In the U.S.A., the attacks by Serbs on Bihac triggered yet another assault on the administration’s policy and the Europeans, particularly the British. The attack on Clinton administration policy was led by incoming Senate Majority Leader Bob Dole and by Newt Gingrich, the incoming House majority leader. Both demanded UN withdrawal, U.S. air strikes, and the arming and training of the Sarajevo government. In order to stave off Congressional demands for more concrete action, the U.S. Government unilaterally withdrew from the policing of the arms embargo in mid-November 1994.
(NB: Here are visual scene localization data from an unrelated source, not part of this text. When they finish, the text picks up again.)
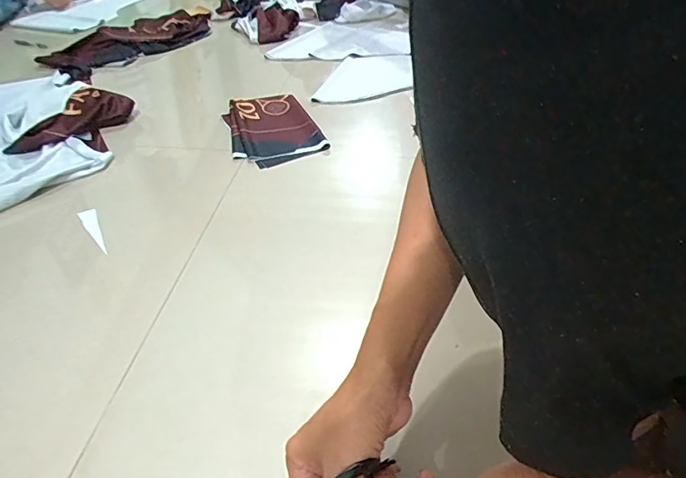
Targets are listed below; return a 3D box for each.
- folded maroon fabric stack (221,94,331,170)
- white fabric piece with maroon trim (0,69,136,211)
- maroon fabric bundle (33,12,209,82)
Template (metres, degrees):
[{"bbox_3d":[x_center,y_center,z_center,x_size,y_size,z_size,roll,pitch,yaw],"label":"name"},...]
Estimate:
[{"bbox_3d":[-0.139,-0.219,0.909,0.165,0.025,0.247,-15,42,-15],"label":"folded maroon fabric stack"},{"bbox_3d":[-0.582,-0.188,0.836,0.349,0.045,0.504,-8,41,-7],"label":"white fabric piece with maroon trim"},{"bbox_3d":[-0.552,-0.546,1.256,0.185,0.070,0.539,16,44,20],"label":"maroon fabric bundle"}]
At first it seemed as if the whole blockade would collapse. Although the Pentagon denied any intention of supplying U.S. arms to the Bosnians, it confirmed that arms for the Bosnian Serbs would be confiscated, whereas those bound for the Sarajevo government would be escorted by U.S. naval vessels to their destination to ensure they were not diverted elsewhere. The Pentagon also announced that it would not pass intelligence reports of weapons shipments to the Europeans, unless these involved weapons of mass destruction or missiles likely to endanger allied aircraft. It made little practical difference: very few of the weapons reaching the Bosnians came by sea; only three of the 40,000-odd merchantmen stopped had been carrying arms; and, in any case, the Europeans could maintain the patrols themselves. Operation Sharp Guard in the Adriatic, and the embargo itself, would continue. 358 This, however, did not stop the war. More territory changed hands in the period from fall 1994 to spring 1995 than at any time since the beginning of the war.